As cartas, os fatos e o tempo
Tenho saudade de Dora, professora aposentada que sobrevivia na estação Central do Brasil escrevendo cartas para analfabetos recém chegados. O filme de Walter Salles, protagonizado pela magistral Fernanda Montenegro, me veio à mente quando abri a caixa de e-mail e havia a oferta de um arquivo com 500 modelos de cartas e contratos.
A comunicação determina o rumo do tempo, positivamente ou não. A civilização evoluiu primeiro às custas de gestos, desenhos nas cavernas e grunhidos que começaram a ganhar significado.E era a fogueira que dava as novas aos mais distantes. Daí para a frente a sociedade se firmou às custas da transmissão oral e depois dos papiros. As decisões de César eram conhecidas pelo povo por meio da Acta Diurna, tosco mural que diariamente deixava em alvoroço a plebe.
O tempo sempre foi muito lento. Havia um lapso entre os fatos e seu conhecimento. Dom Pedro I poderia ter declarado a Independência muito antes.
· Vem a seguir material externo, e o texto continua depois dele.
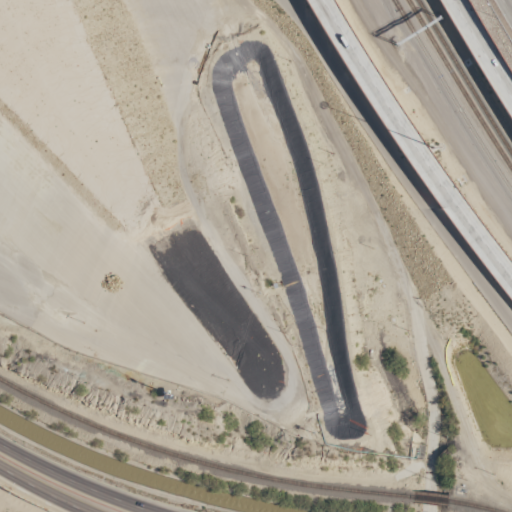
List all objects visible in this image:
road: (511, 0)
railway: (303, 6)
railway: (392, 6)
railway: (392, 6)
road: (487, 42)
railway: (100, 55)
railway: (462, 77)
railway: (10, 78)
railway: (76, 84)
railway: (456, 86)
railway: (453, 102)
railway: (24, 103)
railway: (18, 108)
railway: (45, 125)
railway: (43, 138)
road: (419, 138)
railway: (348, 209)
road: (389, 245)
road: (284, 345)
railway: (1, 380)
railway: (432, 439)
railway: (201, 463)
railway: (477, 478)
road: (74, 482)
road: (42, 490)
railway: (431, 499)
railway: (475, 506)
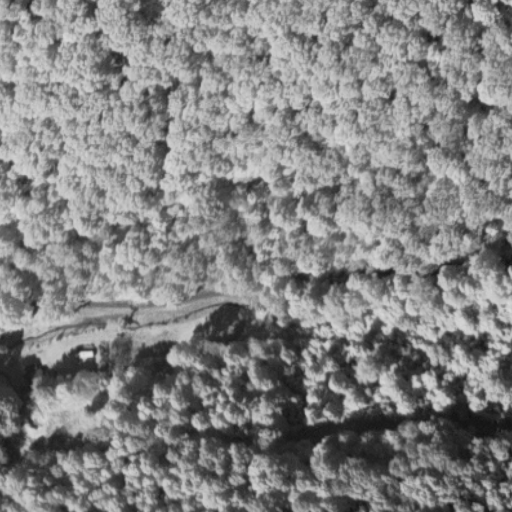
As más notícias da Corte portuguesa demoraram a chegar.Como a carta de Dona Leopoldina e José Bonifácio, o Patriarca, enviada a cavalo ao Imperador.
A luz do sol leva 8,3 minutos para nos clarear. A informação muito mais, dependente do galope e das condições dos mares. Até que surgiu o telégrafo e o telefone, pouco tempo atrás. Isso explica por que só se sabia das guerras dias depois, seu começo e o fim.
A informação sempre foi o bem mais precioso. Numa batalha entre França e Inglaterra o emergente financista Rothschild partiu de Londres num pequeno barco para acompanhar a guerra além do Canal da Mancha, instalando-se no alto de uma colina no continente. Findo o entrevero, retornou ao centro londrino e, cabisbaixo, recolheu-se em sua casa. A bolsa de valores, ainda incipiente, viveu a derrocada, deduzindo-se que os ingleses haviam perdido o embate.
No dia seguinte chegou o pelotão eufórico, festejando a vitória. Então a bolsa disparou e quando os financistas recém falidos cobraram a postura de Rothschild, este se isentou, alegando que nada havia dito, vítima que fora de intensa enxaqueca da viagem. Mas já havia mandado seus corretores arrematarem tantas ações na bacia das almas.
Vivi pessoalmente essa realidade do hiato do fato e o conhecimento na década de 70, quando da inauguração pelo Geisel da Usina de Promissão. À época não havia ‘ao vivo’. Éramos dezenas de jornalistas a bordo de um Electra que sambava em regresso a São Paulo diante de torrencial tempestade. Suávamos frio enquanto comentávamos que, se o avião caísse, simplesmente Promissão não teria sido inaugurada.
A evolução tecnológica trouxe incontestável evolução, acabando com esse hiato do fato e o tempo. Mas a informação que tinha dificuldade em se disseminar agora eclode como fogo inflamando os espíritos. A opinião tinha tempo para se depurar. Agora incendeia, alimentando o ódio e empurrando manadas para as praças sem ao menos haver convicção, mas apenas preconceitos.
Saudade das cartas de Dora, como das minhas também. Não de todas, pois cartas eram mensageiras de boas mas também más novas. No campo da amizade, Clarice Lispector e Fernando Sabino trocaram textos de profunda reflexão. E os poetas achavam as melhores palavras para declarar seu amor. O ódio eventual se esvaia ao virar tinta nas canetas de pena.
Os analfabetos, que recorriam a Dora no canto da estação, conseguiam avisar, ainda que com tempo tardio, que chegaram bem, estavam encantados com o Cristo Redentor. Mas já sentiam muita saudade.